Here is another example:

Example 2 [Listen to example]

a. Taj či žanav, varesar areslas ando phanglipe, phandadi sas.
b. But berš bešlas,
c. ta jekh džes angla kodo kana sas te mekhen la avri,
d. voj či žanelas kodo,
e. kamelas te kerel varesar te šaj žal ande špital, žanes, te šaj len la te ingren la ande špital.
f. Numa voj či žanelas ke voj po kaver džes avri žal.
g. Ta las jekh roj, und das stimmt, ekh roj las, roj, Löffel, las ekh roj, aj kamelas te phagel pesko dand.
h. Ta sar zumadas kodo nakhadas e roj, aj mulas.
i. Das war Tragödie.
j. Ale či žanelas, po kaver džes war sie frei.
k. Mhm...gibt's 'n paar Sachen.

Example 2 Translation

a. And I don't know, somehow she ended up in jail, she was locked up.
b. She sat for many years,
c. and one day before she was supposed to be released,
d. she didn't know it,
e. she somehow wanted to do something so that she could go to the hospital, you know, so that they would take her and bring her to the hospital.
f. But she didn't know that she was coming out the next day.
g. And she took a spoon, and it's true, she took a spoon, spoon, spoon, she took a spoon, and she wanted to pull out her tooth.
h. And as she tried to do it, the spoon slipped, and she died.
i. It was a tragedy.
j. But she didn't know, the next day she was free.
k. Mhm...there are certain things.

Let us look at the conversation functions of the switches in this examples:

  • Side comments: The speaker emphasises the truth of what she is narrating, directing her comment at the listener, and departing from the main story line, at the point in which the story reaches its climax, in line g. This is accompanied by a switch into German: 'And this is true'.
  • Paraphrase and reiteration: In line g. the speaker repeats the word 'spoon' several times. This is the key to understanding the tragic fate of the character in the story, and is given prominent exposure through, at first, repetition, then through repetition in the second language, for further emphasis.
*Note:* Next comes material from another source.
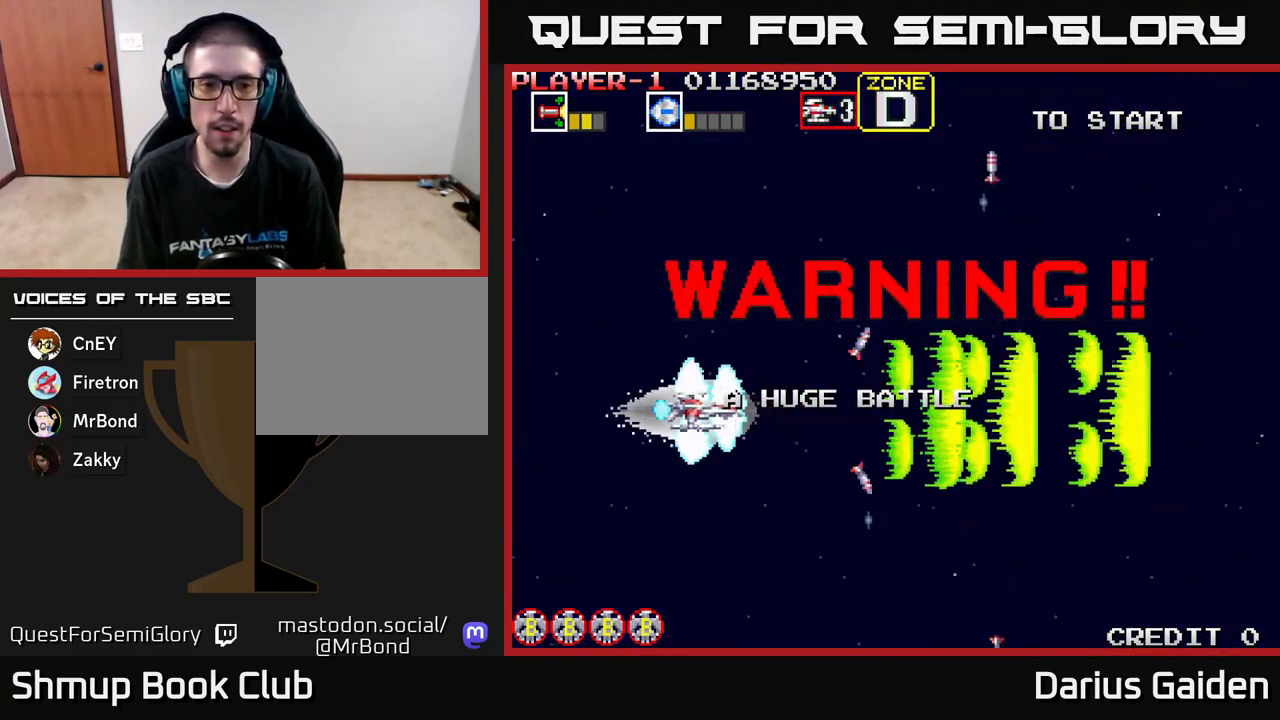
{"buttons": [], "left_stick": "center", "events": [[133, "R2", "up"], [200, "DPAD_LEFT", "up"]]}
In line j. the speaker reiterates the nature of the tragedy, the juxtaposition between the desperate action of the woman, and the fact that unknown to her she was about to be released. The contrast is depicted by the contrast of languages, with the key to the tragic aspect of the contrast - 'she would have been free' - presented in German.
  • Summary and evaluation: In line i. the speaker presents a summary of the point made in the story, in German: 'It was a tragedy'. This is set apart from the story itself, and serves as a means to establish a consensus with the listener in respect of a common evaluation and assessment of the events depicted in the story. In line k., the evaluation draws on a German idiomatic expression: 'there are certain things', essentially meaning 'such is life'. Here it is not the content of the story itself (i.e. not the individual events) that is being assessed and commented on, but rather the entire act of narration, and the fact that it represents an aspect of what the speaker knows about life and the events it brings with it.